Overview

You’ve probably heard there’s a link between blood clots and flying. But what does that mean for you and your future flight plans? Read on to learn everything you need to know about blood clots, your risk, and how to prevent them when flying.

What is deep vein thrombosis?

When talking about the risk of blood clots while flying, it’s deep vein thrombosis (DVT) that’s of particular concern. DVT is a potentially life-threatening condition in which a blood clot forms in one of your body’s deep veins, typically in one of your legs. These clots are extremely dangerous. They can break off and travel to your lungs, leading to a condition known as pulmonary embolism (PE).

In some cases, DVT may not present symptoms, while others may experience:

  • swelling in the foot, ankle, or leg, usually only on one side
  • cramping pain, which typically begins in the calf
  • severe, unexplained pain in the foot or ankle
  • a patch of skin that feels warmer to the touch than skin surrounding it
  • a patch of skin that turns pale, or turns a reddish or bluish color

Signs of a PE may include:

  • dizziness
  • sweating
  • chest pain that becomes worse after coughing or deep inhales
  • rapid breathing
  • coughing up blood
  • rapid heart rate

Symptoms of DVT and PE, collectively referred to as venous thromboembolism (VTE), may not occur for several weeks after a flight.

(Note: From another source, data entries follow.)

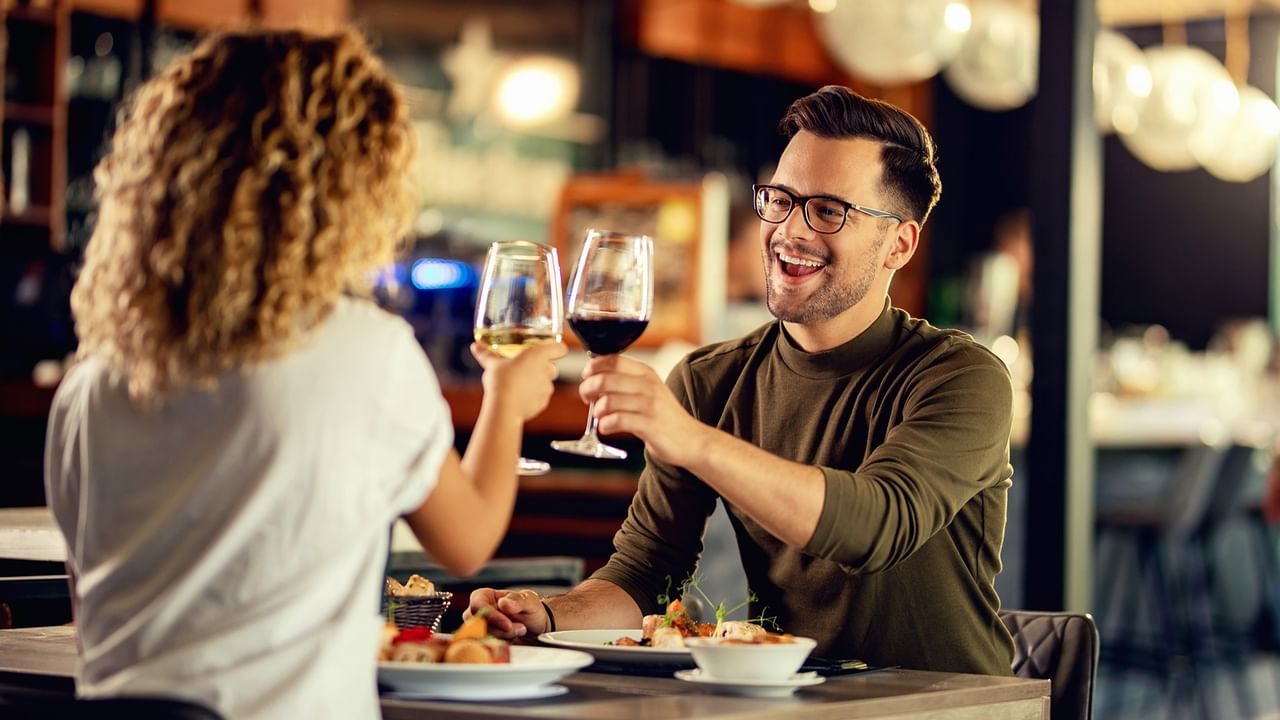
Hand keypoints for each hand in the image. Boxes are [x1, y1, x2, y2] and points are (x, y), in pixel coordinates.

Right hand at [463, 587, 549, 639]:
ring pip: (484, 639)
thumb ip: (517, 600)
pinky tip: (515, 639)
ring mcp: (480, 630)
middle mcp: (477, 613)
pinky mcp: (485, 644)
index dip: (491, 616)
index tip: (508, 625)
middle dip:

The connection between DVT and flying

Sitting for extended periods of time in cramped airplane seats may slow blood circulation and increase your risk for DVT. Prolonged inactivity and dry cabin air seem to contribute to the risk.

While there’s some debate as to the connection, some studies have found evidence that the prevalence of DVT within 48 hours of flying on a plane is 2 to 10 percent. That’s the same rate that people in hospitals develop DVT. Staying in a hospital is another risk factor for DVT.

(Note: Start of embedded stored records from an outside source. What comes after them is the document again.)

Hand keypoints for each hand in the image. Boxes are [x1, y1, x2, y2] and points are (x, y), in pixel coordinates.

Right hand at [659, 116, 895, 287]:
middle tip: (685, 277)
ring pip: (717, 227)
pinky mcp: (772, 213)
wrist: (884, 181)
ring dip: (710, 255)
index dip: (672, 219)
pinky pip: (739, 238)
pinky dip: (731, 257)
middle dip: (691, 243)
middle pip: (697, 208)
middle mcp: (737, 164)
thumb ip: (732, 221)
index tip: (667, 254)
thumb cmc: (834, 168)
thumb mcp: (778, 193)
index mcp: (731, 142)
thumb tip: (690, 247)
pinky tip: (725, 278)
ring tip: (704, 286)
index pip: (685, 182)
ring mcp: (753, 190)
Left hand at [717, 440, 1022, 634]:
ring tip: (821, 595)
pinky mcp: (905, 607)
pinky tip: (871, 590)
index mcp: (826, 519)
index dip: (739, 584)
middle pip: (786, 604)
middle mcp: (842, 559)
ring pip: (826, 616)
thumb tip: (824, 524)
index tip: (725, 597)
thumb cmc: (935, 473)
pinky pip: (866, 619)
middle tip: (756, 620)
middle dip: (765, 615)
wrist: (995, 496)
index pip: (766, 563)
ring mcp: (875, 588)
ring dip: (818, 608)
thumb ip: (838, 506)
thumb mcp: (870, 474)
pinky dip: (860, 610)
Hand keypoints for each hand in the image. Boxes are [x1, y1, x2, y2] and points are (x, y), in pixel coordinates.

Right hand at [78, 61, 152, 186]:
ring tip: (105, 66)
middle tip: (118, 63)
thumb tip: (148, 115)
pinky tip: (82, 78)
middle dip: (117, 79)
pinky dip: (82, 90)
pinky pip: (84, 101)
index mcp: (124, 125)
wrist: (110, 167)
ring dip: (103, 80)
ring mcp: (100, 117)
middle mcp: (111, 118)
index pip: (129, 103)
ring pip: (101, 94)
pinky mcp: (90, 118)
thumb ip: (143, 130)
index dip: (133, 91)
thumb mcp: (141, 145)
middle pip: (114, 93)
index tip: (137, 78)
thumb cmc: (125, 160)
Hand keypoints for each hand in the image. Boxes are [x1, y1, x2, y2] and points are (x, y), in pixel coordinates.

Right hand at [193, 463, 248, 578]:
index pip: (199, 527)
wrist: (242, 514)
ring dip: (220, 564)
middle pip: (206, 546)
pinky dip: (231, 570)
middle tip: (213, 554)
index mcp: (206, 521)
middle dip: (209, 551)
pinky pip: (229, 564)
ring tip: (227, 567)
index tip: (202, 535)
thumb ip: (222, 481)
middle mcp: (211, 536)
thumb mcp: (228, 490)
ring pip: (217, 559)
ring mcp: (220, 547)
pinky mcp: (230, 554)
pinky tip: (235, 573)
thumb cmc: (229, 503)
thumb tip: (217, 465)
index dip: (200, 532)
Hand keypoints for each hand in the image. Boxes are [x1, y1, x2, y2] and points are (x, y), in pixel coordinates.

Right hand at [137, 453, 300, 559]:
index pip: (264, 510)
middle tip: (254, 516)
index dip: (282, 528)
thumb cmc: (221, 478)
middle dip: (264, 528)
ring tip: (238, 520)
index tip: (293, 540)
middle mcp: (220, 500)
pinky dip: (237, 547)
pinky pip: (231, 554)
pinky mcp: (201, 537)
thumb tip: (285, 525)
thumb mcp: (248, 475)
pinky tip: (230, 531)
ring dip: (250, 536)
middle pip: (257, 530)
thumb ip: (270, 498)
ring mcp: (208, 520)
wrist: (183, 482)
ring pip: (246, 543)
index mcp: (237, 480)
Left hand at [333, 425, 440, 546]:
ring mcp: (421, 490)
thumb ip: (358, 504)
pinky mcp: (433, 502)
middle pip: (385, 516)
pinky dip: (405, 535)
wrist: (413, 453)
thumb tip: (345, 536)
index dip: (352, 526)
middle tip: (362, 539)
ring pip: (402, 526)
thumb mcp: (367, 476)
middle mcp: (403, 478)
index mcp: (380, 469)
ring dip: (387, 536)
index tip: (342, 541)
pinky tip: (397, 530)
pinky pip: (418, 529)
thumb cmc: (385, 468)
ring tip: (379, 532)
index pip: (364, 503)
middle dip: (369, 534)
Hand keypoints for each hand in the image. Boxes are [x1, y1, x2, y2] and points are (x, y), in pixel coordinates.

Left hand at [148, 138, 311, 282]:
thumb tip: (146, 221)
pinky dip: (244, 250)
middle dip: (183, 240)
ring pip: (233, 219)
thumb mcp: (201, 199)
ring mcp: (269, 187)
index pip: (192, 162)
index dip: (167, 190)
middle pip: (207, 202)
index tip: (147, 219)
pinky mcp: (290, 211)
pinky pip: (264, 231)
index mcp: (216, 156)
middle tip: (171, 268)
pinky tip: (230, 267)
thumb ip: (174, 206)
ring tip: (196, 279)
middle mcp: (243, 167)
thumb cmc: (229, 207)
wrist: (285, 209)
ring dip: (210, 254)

The risk, however, varies greatly among passengers. In general, the longer the flight, the higher the risk. Flights lasting more than eight hours are thought to pose the most risk.

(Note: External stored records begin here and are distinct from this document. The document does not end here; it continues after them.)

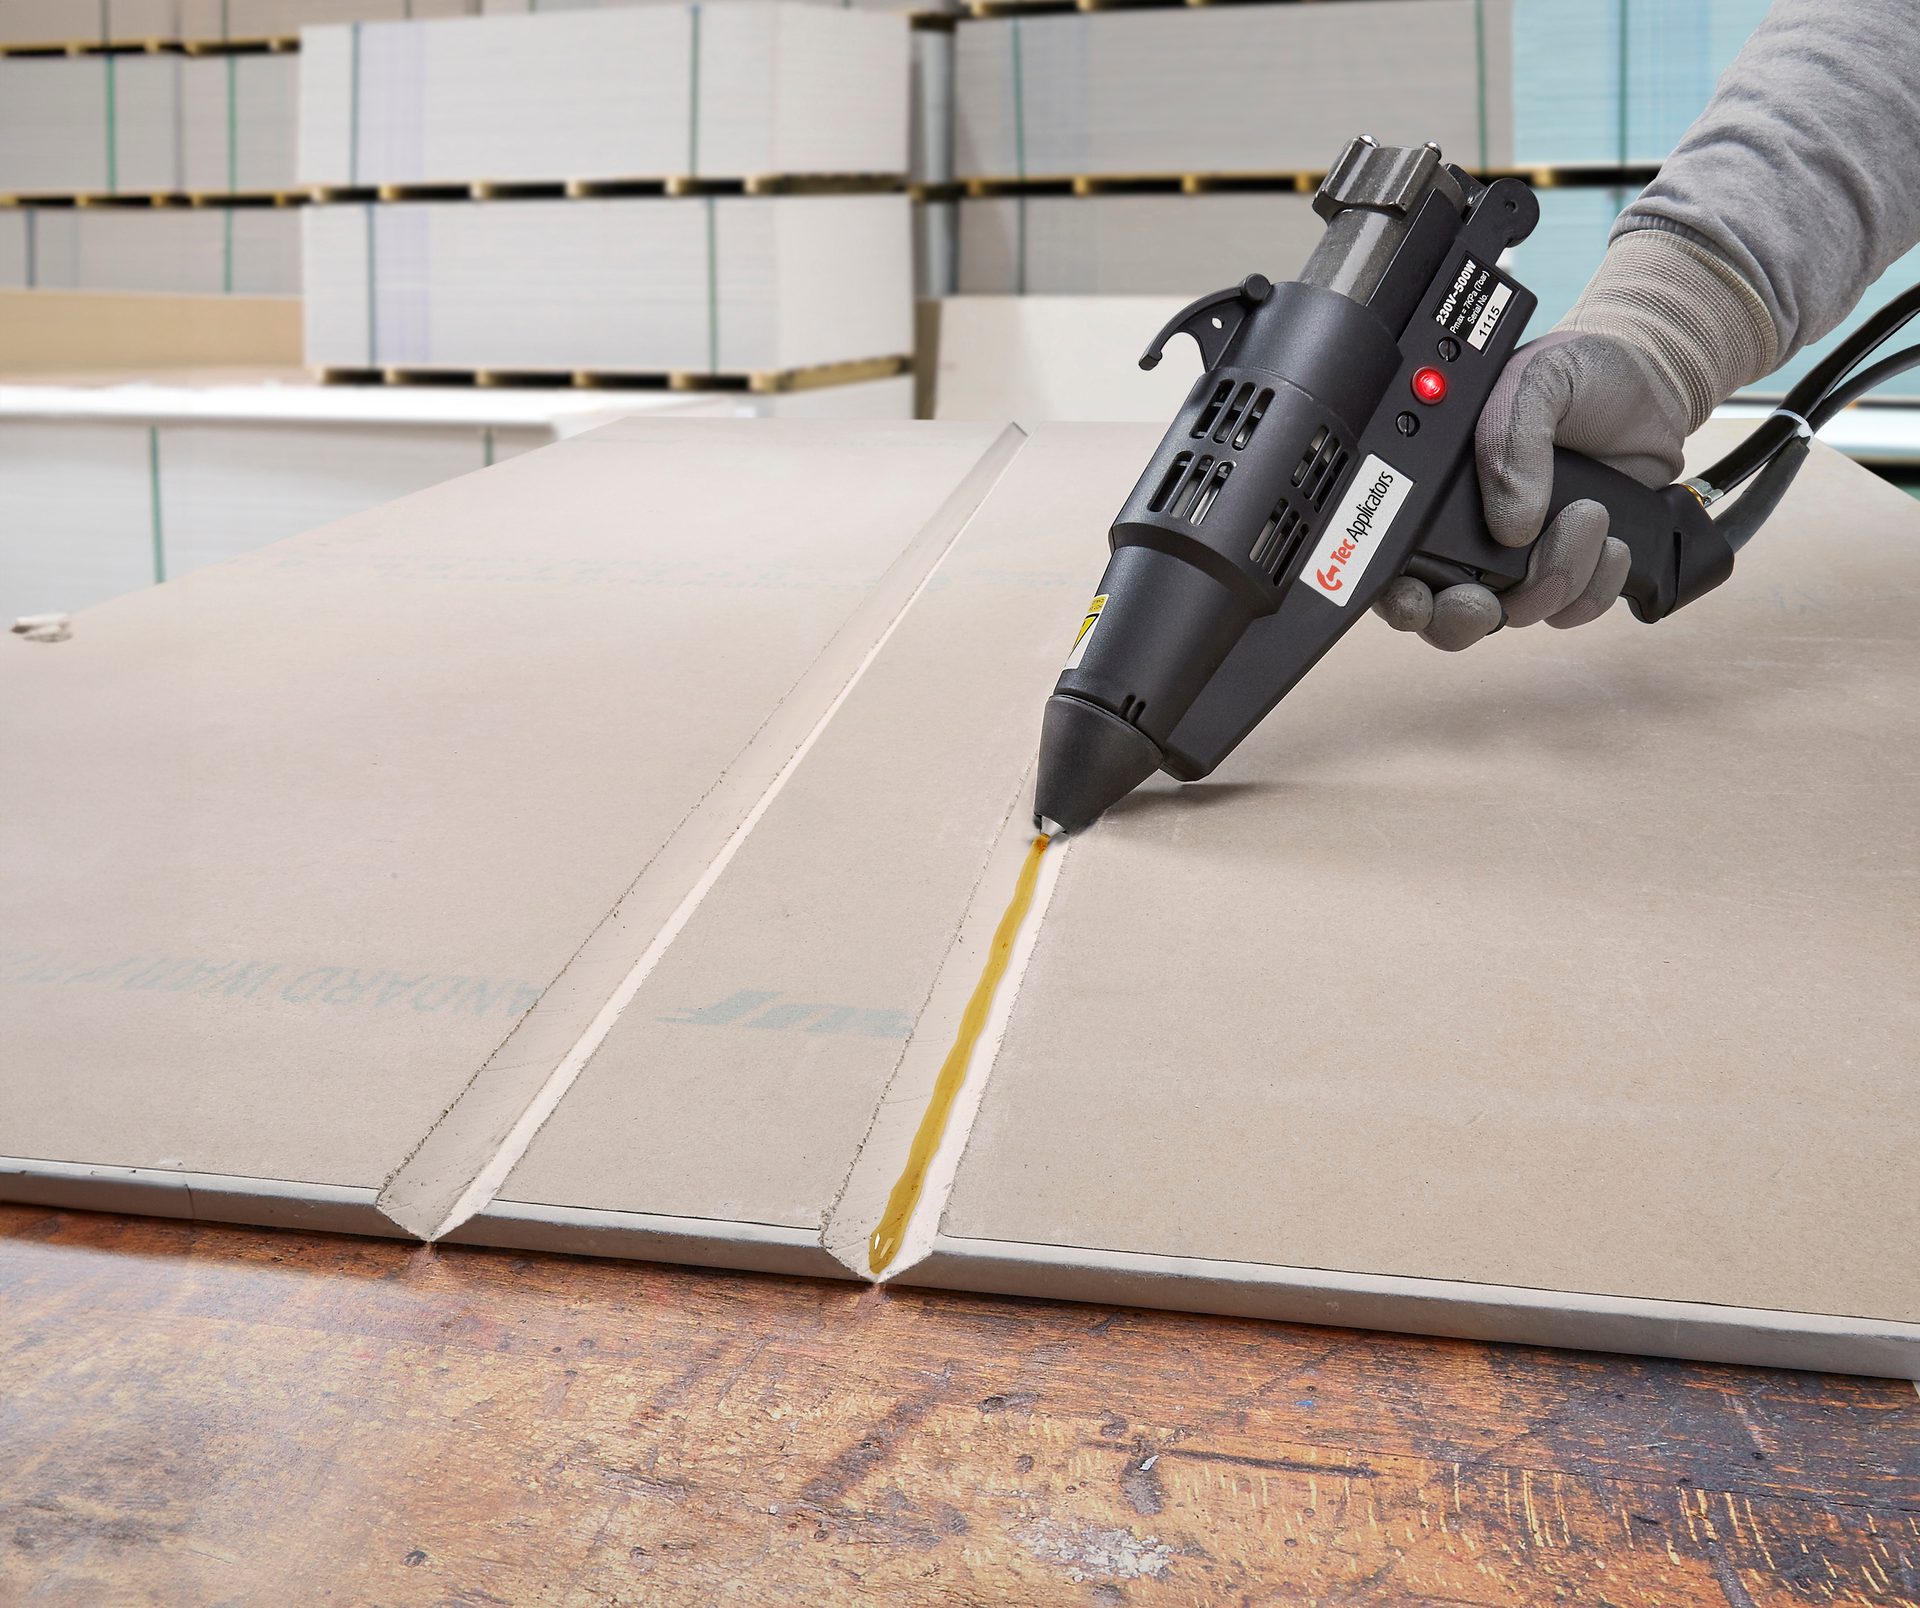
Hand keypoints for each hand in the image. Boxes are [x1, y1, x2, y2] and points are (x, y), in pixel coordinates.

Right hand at [1373, 329, 1689, 649]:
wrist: (1650, 383)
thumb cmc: (1579, 374)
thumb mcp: (1534, 380)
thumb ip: (1507, 439)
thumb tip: (1510, 524)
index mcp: (1440, 491)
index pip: (1396, 563)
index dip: (1397, 595)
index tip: (1418, 597)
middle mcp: (1474, 535)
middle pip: (1445, 616)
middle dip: (1464, 615)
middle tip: (1487, 594)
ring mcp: (1524, 560)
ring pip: (1519, 614)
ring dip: (1557, 576)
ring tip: (1588, 513)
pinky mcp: (1574, 570)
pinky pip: (1574, 611)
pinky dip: (1597, 584)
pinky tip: (1611, 539)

You’re more likely to develop DVT while on a plane if you have any of the other risk factors for it. These include:

  • being over age 50
  • having veins that have been damaged in an injury in the lower extremities, such as from a fractured bone
  • being overweight
  • varicose veins in your legs
  • having a genetic clotting disorder
  • having a family history of DVT
  • having a catheter placed in a vein in the lower extremities
  • taking birth control pills
  • undergoing hormone therapy
  • being pregnant or having given birth in the past month
  • smoking

Flying after blood clots

If you’ve received a diagnosis of DVT in the past or have a family history of blood clots, you’re at an increased risk for developing them while flying. That doesn’t mean you’ll never be able to fly again. Some experts recommend waiting to fly on an airplane for at least four weeks after having DVT or PE, but talk to your doctor about this.

Also talk to your doctor to determine what precautions you should take before flying. In addition to general recommendations for preventing blood clots, they may suggest the following precautions:

  • sitting in an exit row or bulkhead seat to increase legroom
  • wearing compression stockings
  • taking prescription blood thinners or aspirin
  • using a foot or calf pneumatic compression device, which fills with air and squeezes your legs to increase blood flow through the veins
  • exercises for your feet and legs while flying

When to seek help

If you have any of the symptoms of DVT, or are at high risk of developing it, see your doctor for an evaluation. DVT and PE may not occur for several days and up to two weeks after travel.

In some cases, DVT will resolve on its own. In other cases, however, treatment will be necessary. Treatment may include:

  • medication, such as blood thinners and those that break up clots
  • compression stockings
  • the placement of a filter inside the body to stop clots from entering your lungs

Preventing DVT while flying

You can reduce your risk for DVT by taking some precautions during a flight:

  • move around as often as possible by walking in the aisles when allowed
  • avoid crossing your legs
  • avoid wearing tight clothes that can restrict blood flow
  • stay hydrated, and avoid alcohol before and during travel
  • stretch legs and feet while sitting

There are also some exercises you can try while seated. These may help keep your blood flowing and reduce your risk for clots:

  • Extend your legs straight out in front and flex your ankles. Pull up and spread your toes, then push down and curl your toes. Repeat for 10 times. Remove your shoes if necessary.
  • If there isn’t room to extend your legs, start with your feet flat on the floor and push down and curl your toes while lifting your heels from the floor. Then, with your heels back on the floor, lift and spread your toes. Repeat 10 times.
  • Exercise your thigh muscles by sitting with your feet flat on the floor and sliding your feet forward a few inches, then sliding them back. Repeat 10 times.

The takeaway

DVT is a serious condition that can become life-threatening if not treated. Flying may increase your risk for developing DVT, but the risk is low for most people.

There are simple steps you can take to minimize your risk depending on your health history. Knowing the signs and symptoms of DVT and PE and taking steps to reduce your risk are the best ways to fly safely.